In the course of the last four months it has been made probable — through the work of [Frédéric] Joliot[-Curie] in France as well as [Enrico] Fermi and Szilard in America — that it may become possible to set up a nuclear chain reaction in a large mass of uranium, by which vast amounts of power and large quantities of new radium-like elements would be generated. Now it appears almost certain that this could be achieved in the immediate future.This new phenomenon would also lead to the construction of bombs, and it is conceivable — though much less certain — that extremely powerful bombs of a new type may thus be constructed.

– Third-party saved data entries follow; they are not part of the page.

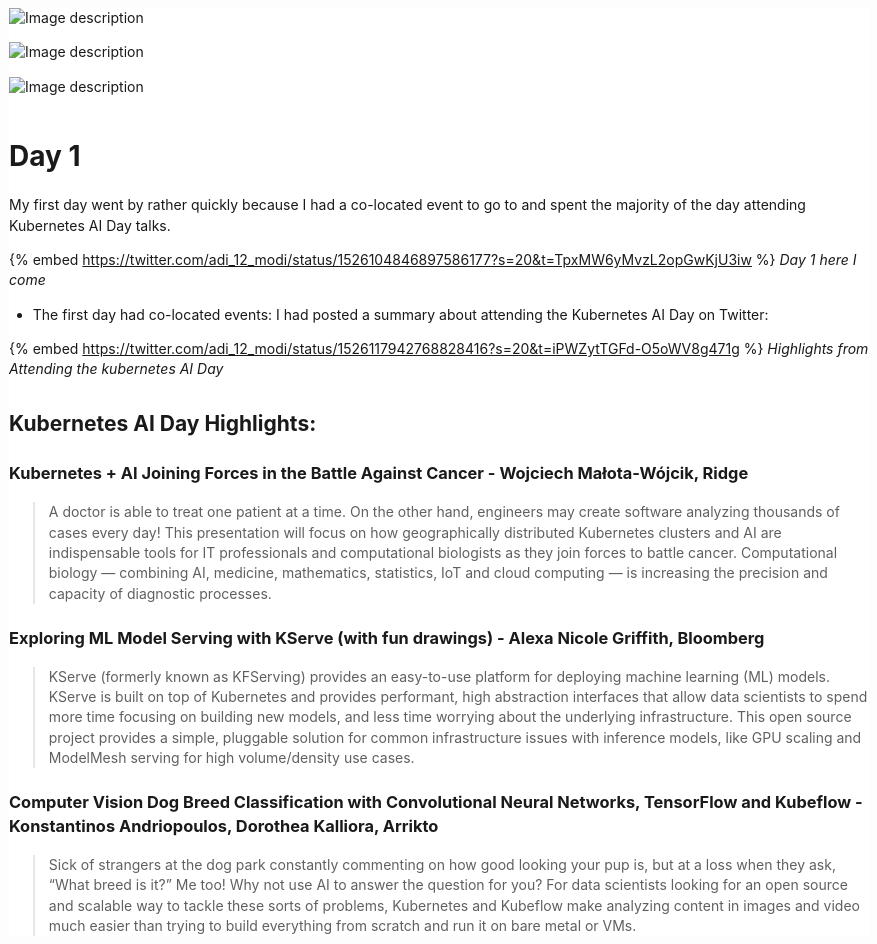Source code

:![Image description](https://cdn.hashnode.com/res/hashnode/image/upload/v1666084760771/eWcdkEZkC.jpeg)

![Image description](https://cdn.hashnode.com/res/hashnode/image/upload/v1666084763056/N7WGw738w.jpeg)


![Image description](https://cdn.hashnode.com/res/hashnode/image/upload/v1666084765102/HEGwkDyGJ.jpeg)


# Day 1

My first day went by rather quickly because I had a co-located event to go to and spent the majority of the day attending Kubernetes AI Day talks.

{% embed 
https://twitter.com/adi_12_modi/status/1526104846897586177?s=20&t=TpxMW6yMvzL2opGwKjU3iw %}
*Day 1 here I come*

- The first day had co-located events: I had posted a summary about attending the Kubernetes AI Day on Twitter:

{% embed https://twitter.com/adi_12_modi/status/1526117942768828416?s=20&t=iPWZytTGFd-O5oWV8g471g %}
*Highlights from Attending the kubernetes AI Day*

## Kubernetes AI Day Highlights:

### Kubernetes + AI Joining Forces in the Battle Against Cancer - Wojciech Małota-Wójcik, Ridge

> A doctor is able to treat one patient at a time. On the other hand, engineers may create software analyzing thousands of cases every day! This presentation will focus on how geographically distributed Kubernetes clusters and AI are indispensable tools for IT professionals and computational biologists as they join forces to battle cancer. Computational biology — combining AI, medicine, mathematics, statistics, IoT and cloud computing — is increasing the precision and capacity of diagnostic processes. 

### Exploring ML Model Serving with KServe (with fun drawings) - Alexa Nicole Griffith, Bloomberg

> KServe (formerly known as KFServing) provides an easy-to-use platform for deploying machine learning (ML) models. KServe is built on top of Kubernetes and provides performant, high abstraction interfaces that allow data scientists to spend more time focusing on building new models, and less time worrying about the underlying infrastructure. This open source project provides a simple, pluggable solution for common infrastructure issues with inference models, like GPU scaling and ModelMesh serving for high volume/density use cases.

### Computer Vision Dog Breed Classification with Convolutional Neural Networks, TensorFlow and Kubeflow - Konstantinos Andriopoulos, Dorothea Kalliora, Arrikto

> Sick of strangers at the dog park constantly commenting on how good looking your pup is, but at a loss when they ask, “What breed is it?” Me too! Why not use AI to answer the question for you? For data scientists looking for an open source and scalable way to tackle these sorts of problems, Kubernetes and Kubeflow make analyzing content in images and video much easier than trying to build everything from scratch and run it on bare metal or VMs.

A single bomb of this type, carried by boat and exploded in a port, might very well destroy the whole port together with some of the surrounding territory. However, such bombs might very well prove to be too heavy for transportation by air.
The letter has often been seen as the origin of the Manhattan Project, the successful wartime nuclear weapons project which produced the bombs that were dropped on Hiroshima and Nagasaki in 1945. The path from the letter to the bombings though is considerably longer than just this: the Advisory Committee on Uranium did not vigorously pursue the development of a weapon, and at least two other organizations superseded it (the National Defense Research Committee and the Office of Scientific Research and Development) before the work of fission research was finally superseded by the Manhattan Engineering District in 1942 and became a full-scale bomb development program. Einstein himself did not work on the bomb project, however, and, according to Linus Pauling, later regretted having signed the letter.
After the Allies had captured Germany survey teams found that the Nazis were far short of being able to build an atomic bomb. In other words the US was exactly in the same position in 1945 as GWB had been with Saddam in 2004. Had Roosevelt survived would he have been pressed to explain why he ‘lied’ and ‘misled’ the American people and wound up building a ‘racist weapon’ designed purely to kill little yellow men? No. His relations with the press were too good for that. But should he have been? Some would argue that given the ferocious nature of Nazism, Roosevelt had no alternative but to assume the worst.
Roosevelt after all had no way of knowing for a fact that Hitler wasn’t building a bomb. He had to go on what he knew and maybe FDR couldn’t afford to take the chance. Intelligence gives answers about the future that are frequently wrong. That’s the nature of the beast. But a correct appreciation of the prospects often depends on which questions the decision maker doesn’t mind being wrong about. President Obama is now betting that he can reach a deal with Iranians. The idea of negotiating with Teheran to delay their threat until a bigger grand bargain can be reached sounds an awful lot like a man who is trying to bribe a legbreaker into giving him more time to come up with the vig. It would be funny if it weren’t so tragic. Who knows but that the President might get away with it? But it’s interesting to consider whether he’s thought out the consequences of being wrong about it.